What is needed: The required output is the exact run of lines in the listing below from the line holding "https://magicpageplugin.com" through the line holding "procurement alignment to", with no pictures.

Provided data:
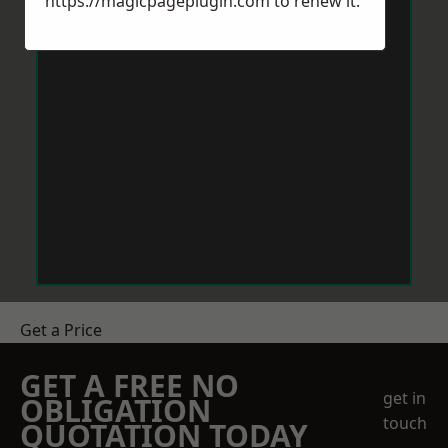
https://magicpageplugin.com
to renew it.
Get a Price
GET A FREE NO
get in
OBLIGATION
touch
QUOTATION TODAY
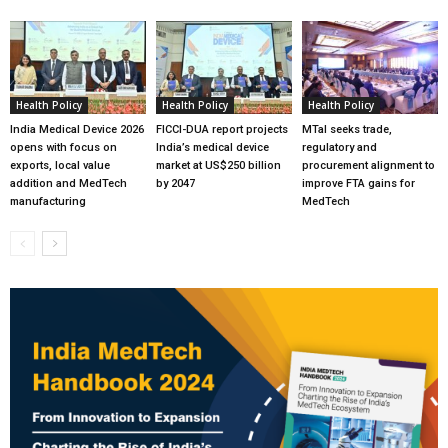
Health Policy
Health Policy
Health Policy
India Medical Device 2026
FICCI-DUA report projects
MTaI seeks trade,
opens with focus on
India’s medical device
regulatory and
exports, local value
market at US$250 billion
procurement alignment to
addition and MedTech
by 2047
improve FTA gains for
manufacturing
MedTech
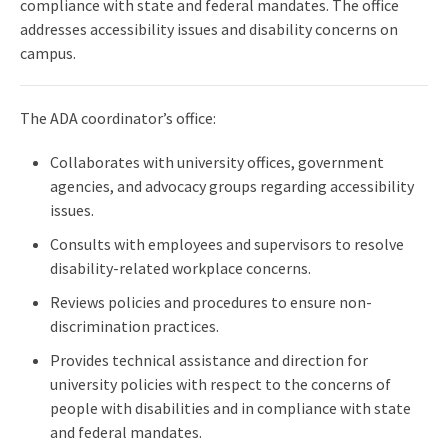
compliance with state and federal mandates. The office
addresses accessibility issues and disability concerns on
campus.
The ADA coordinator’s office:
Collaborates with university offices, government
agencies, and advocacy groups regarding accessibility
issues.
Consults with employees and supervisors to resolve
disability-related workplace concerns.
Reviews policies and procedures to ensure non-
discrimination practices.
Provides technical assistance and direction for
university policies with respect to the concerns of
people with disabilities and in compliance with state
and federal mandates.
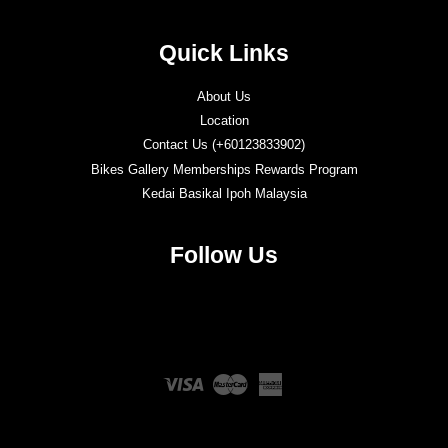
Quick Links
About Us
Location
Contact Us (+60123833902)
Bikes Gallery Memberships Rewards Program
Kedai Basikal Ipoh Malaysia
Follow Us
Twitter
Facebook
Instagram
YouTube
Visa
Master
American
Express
* * *
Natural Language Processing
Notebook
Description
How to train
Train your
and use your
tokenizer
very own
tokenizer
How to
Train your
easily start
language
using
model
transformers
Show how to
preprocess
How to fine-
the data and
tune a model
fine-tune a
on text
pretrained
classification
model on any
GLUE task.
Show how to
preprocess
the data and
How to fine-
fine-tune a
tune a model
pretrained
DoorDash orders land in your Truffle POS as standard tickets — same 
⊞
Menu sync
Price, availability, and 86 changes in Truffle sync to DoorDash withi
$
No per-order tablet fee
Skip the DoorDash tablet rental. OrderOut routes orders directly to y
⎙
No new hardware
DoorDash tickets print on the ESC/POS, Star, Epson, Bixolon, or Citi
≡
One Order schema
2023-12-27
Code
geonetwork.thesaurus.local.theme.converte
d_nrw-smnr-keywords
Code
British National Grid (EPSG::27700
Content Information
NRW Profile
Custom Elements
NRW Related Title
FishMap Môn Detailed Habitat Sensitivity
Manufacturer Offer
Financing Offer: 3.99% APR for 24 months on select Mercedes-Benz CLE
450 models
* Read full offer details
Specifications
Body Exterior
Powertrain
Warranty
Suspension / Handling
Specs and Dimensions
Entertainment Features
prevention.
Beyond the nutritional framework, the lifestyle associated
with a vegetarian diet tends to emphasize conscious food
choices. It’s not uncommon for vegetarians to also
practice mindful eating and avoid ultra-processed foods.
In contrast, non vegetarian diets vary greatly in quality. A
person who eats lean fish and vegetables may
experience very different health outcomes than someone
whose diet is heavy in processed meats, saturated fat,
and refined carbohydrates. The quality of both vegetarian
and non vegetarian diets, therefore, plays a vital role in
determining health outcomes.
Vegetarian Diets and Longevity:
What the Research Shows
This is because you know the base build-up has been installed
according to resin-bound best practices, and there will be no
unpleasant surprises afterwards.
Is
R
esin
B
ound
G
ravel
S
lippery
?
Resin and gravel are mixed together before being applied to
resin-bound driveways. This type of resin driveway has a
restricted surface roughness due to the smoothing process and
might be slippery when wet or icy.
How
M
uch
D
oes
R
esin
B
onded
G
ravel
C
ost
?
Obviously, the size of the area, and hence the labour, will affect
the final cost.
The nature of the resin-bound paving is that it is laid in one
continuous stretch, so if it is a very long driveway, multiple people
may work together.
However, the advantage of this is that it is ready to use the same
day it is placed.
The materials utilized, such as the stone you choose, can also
* * *
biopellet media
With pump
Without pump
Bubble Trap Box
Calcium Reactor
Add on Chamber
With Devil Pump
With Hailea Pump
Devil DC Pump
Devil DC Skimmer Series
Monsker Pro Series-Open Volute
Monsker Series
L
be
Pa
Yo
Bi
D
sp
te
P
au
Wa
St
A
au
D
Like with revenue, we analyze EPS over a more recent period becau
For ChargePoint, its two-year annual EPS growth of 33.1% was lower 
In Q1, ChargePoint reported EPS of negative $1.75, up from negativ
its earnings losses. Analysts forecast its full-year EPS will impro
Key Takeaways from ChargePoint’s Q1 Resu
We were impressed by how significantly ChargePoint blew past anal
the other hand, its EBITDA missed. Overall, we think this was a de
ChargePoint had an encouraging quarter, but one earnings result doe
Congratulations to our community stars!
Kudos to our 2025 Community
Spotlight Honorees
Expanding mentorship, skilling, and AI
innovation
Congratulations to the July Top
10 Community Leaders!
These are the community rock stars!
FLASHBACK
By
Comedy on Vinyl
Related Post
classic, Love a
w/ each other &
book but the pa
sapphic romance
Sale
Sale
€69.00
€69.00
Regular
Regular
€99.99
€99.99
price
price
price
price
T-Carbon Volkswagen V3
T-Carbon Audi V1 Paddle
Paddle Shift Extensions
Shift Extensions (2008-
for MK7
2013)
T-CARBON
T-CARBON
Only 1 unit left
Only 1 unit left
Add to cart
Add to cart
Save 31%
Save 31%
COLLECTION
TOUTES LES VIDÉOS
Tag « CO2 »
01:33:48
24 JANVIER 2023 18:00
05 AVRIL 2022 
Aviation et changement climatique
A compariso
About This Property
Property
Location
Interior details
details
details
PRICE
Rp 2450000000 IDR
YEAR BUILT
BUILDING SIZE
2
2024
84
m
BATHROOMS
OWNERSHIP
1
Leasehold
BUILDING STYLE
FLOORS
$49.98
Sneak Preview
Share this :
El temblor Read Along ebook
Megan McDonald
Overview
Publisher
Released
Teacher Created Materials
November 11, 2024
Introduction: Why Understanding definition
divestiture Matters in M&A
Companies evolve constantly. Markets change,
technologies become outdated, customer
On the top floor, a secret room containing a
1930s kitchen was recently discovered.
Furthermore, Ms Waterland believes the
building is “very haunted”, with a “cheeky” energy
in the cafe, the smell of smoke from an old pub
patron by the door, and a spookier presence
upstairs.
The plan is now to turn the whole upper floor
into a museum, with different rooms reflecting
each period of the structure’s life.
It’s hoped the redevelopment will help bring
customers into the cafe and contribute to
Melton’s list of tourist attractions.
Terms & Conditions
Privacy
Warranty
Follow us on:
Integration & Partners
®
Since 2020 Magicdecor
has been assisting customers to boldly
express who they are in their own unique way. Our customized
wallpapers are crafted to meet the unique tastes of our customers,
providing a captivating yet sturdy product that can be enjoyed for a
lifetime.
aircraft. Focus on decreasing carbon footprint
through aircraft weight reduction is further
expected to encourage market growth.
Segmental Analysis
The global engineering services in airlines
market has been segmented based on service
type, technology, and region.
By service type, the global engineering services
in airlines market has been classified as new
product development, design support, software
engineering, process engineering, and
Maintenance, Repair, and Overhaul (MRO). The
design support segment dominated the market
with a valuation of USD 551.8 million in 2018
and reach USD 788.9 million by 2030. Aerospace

Result:
https://magicpageplugin.com
to renew it.
Get a Price
GET A FREE NO
get in
OBLIGATION
touch
QUOTATION TODAY
Health Policy
Health Policy
Health Policy
India Medical Device 2026
FICCI-DUA report projects
MTaI seeks trade,
opens with focus on
India’s medical device
regulatory and
exports, local value
market at US$250 billion
procurement alignment to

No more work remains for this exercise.